Problems to solve>
**a)** Reproduce word for word the passage of the essay on therapy for therapists that begins at the words containing "Working therapeutically is" and ends after "understanding, and insight.".
**b)** For each statement below, answer yes or no according to the essay on therapy for therapists, and quote the words that decide it: (i) The author set up a psychotherapy practice in Hobart after qualifying. (ii) The author completed the training course in London. (iii) A senior Jungian analyst likened paying for therapy to taking out a mortgage on oneself.

After qualifying, I moved to Tasmania and established my psychotherapy practice in Hobart where, over the years, a large proportion of my client base has consisted of practicing and qualified counsellors who've come to me for their first therapeutic experience. Some of them have graduated from the course I did myself, several years before, in Melbourne. While I'm always honoured to accompany and facilitate a client through their process, no matter who they are, my counsellor clients have left me wondering why so many therapy courses continue to neglect this central aspect of training. 

I've heard the arguments about cost, and having struggled to pay for my own therapy in London, I appreciate the challenge that can bring. But therapy fees need to be seen as integral to the price of training, just as personal therapy needs to be seen as an integral aspect of learning to be a therapist. As a senior Jungian analyst once said to me, it's a bit like taking out a mortgage on yourself. Ultimately, it's an investment.

Many therapists dip in and out of a personal process throughout their working lives, but an initial training therapy sets the foundation for all future client work. Before a therapist can facilitate a therapeutic relationship, they need to work through their own unconscious issues, to experience themselves through the witnessing of another, to develop awareness of their own relationship patterns, and interpersonal dynamics, to gain an understanding of themselves in the context of a wide range of past and present situations, and, if working with dreams or a creative modality, to become familiar with their own unconscious material. They also need to understand themselves within the context of an intimate relationship, and to work through what psychodynamic practitioners call the transference, so they can deal with the pressures and challenges of client work, to establish and adhere to boundaries, and to learn how to attune to a client with body, mind and emotions. 

Working therapeutically is a hugely demanding endeavor, and unless a therapist has come to know themselves through their own therapy, the job will entail a risk of emotional and psychological contamination. It can also leave clients open to some level of psychological or emotional abuse, especially if a therapist has trace borderline or narcissistic tendencies, because of the power dynamics at stake. But when a therapist has worked with their own pathology (and by this I mean the spectrum of pathology, on which we are all located) within a training therapy, any such issues will enhance the work, and imbue the practitioner with potentially deep levels of empathy, understanding, and insight. 

So what can happen when a therapist attempts to practice without having had their own therapy? Well, for a start, their effectiveness will be limited, and this will be evident for clients. The work might be formulaic, relying more on technique and theory than experience and process, the client may find themselves being directed, labeled, foreclosed and overly interpreted. The practitioner may find themselves becoming physically unwell, depressed, agitated, acting out, or even mentally unstable, as they absorb aspects of the client's psyche through unconscious transference, and they may find their own relationships begin to suffer. In short, the real cost of not doing therapy is far higher than the financial cost of paying for it during a training. And the practitioner will keep on paying, at some level, until they attend to the issues that inevitably come up though their work.

Jung once famously said that practitioners get the clients they need, and that an effective therapist will be just as transformed by a therapeutic journey as the client. And it's true. We therapists are all wounded healers to an extent, and we continue to affect, as well as to be affected by those with whom we work. So we need to be conscious of our wounds, and how they affect others before we attempt to treat anyone else's. Therapy for therapists is a matter of good ethical practice, and duty of care, but, most importantly, a question of psychological safety.

Excerpted records>
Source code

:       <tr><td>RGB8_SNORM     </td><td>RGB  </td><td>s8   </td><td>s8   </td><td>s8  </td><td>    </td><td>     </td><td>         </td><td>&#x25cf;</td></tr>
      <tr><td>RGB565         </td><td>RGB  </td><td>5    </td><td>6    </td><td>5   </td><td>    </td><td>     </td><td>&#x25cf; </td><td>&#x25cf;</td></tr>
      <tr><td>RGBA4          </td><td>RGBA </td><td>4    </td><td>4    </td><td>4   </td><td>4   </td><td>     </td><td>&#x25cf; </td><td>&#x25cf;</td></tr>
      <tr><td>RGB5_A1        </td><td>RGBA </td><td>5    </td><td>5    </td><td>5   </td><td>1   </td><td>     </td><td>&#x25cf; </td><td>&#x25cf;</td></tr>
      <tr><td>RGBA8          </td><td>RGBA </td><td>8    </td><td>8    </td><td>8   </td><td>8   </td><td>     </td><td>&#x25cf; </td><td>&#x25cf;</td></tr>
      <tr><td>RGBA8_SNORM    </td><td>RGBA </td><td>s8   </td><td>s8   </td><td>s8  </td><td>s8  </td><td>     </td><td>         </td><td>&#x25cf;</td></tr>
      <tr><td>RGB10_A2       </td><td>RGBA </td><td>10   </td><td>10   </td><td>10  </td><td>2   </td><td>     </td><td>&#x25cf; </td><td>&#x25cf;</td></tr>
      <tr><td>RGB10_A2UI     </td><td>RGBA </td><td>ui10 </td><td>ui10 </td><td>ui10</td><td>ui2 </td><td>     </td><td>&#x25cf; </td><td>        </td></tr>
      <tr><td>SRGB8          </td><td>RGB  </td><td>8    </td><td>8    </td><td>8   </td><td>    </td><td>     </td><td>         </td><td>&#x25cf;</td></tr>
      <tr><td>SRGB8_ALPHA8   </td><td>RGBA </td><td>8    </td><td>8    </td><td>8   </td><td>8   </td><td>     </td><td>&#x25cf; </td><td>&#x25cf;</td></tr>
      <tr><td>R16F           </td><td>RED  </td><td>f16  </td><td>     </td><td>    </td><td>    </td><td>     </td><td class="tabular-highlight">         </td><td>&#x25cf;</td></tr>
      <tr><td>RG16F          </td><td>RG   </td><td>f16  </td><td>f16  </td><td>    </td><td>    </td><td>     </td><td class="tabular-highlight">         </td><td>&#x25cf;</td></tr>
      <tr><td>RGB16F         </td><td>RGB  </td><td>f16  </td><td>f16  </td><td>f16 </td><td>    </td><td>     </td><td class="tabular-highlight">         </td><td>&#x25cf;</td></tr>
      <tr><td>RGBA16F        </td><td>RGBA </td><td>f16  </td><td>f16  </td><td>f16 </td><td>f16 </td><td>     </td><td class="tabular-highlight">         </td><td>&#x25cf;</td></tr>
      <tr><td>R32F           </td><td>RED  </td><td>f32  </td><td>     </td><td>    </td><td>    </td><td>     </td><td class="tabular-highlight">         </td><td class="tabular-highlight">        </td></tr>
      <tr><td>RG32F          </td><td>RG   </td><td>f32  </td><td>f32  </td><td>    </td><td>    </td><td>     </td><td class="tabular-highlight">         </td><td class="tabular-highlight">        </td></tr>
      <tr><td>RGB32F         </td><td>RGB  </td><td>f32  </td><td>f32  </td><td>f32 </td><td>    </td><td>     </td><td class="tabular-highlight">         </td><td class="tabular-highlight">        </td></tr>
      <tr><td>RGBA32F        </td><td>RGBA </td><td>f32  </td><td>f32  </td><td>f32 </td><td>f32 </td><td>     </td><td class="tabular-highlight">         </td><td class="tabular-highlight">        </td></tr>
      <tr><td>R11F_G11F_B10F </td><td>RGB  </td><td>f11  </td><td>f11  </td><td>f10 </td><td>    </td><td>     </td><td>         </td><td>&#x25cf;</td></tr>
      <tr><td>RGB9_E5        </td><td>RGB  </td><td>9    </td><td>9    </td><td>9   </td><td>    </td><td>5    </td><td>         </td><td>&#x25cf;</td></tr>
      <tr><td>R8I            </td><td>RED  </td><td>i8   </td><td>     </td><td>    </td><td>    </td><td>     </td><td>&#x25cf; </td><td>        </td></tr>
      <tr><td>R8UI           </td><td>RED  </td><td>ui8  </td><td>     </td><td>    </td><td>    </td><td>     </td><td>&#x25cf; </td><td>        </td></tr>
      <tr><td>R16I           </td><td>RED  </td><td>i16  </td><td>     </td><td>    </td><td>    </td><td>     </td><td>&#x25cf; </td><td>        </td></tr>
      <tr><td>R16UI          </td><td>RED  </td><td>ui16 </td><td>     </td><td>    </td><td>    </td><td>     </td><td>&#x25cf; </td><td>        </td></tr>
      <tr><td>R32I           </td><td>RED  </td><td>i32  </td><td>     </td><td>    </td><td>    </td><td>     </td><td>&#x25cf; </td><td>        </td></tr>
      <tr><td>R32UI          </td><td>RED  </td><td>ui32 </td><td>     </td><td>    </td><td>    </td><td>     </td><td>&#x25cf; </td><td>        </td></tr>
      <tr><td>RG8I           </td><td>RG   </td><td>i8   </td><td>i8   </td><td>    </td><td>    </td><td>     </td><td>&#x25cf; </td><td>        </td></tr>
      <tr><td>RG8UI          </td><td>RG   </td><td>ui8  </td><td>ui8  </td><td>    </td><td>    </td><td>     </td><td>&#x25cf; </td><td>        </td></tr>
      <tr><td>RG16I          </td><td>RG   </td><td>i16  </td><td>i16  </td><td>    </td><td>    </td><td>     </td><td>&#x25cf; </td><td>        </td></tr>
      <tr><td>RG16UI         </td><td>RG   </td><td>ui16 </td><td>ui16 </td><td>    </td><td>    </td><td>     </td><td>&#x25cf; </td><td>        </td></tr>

Solutions for each task>
**a)**
Working therapeutically is a hugely demanding endeavor, and unless a therapist has come to know themselves through their own therapy, the job will entail a risk of emotional and psychological contamination. It can also leave clients open to some level of psychological or emotional abuse, especially if a therapist has trace borderline or narcissistic tendencies, because of the power dynamics at stake. But when a therapist has worked with their own pathology (and by this I mean the spectrum of pathology, on which we are all located) within a training therapy, any such issues will enhance the work, and imbue the practitioner with potentially deep levels of empathy, understanding, and insight.

**b)**
(i) Yes: "After qualifying, I moved to Tasmania and established my psychotherapy practice in Hobart"
(ii) No: "Some of them have graduated from the course I did myself, several years before, in Melbourne."
(iii) Yes: "As a senior Jungian analyst once said to me, it's a bit like taking out a mortgage on yourself."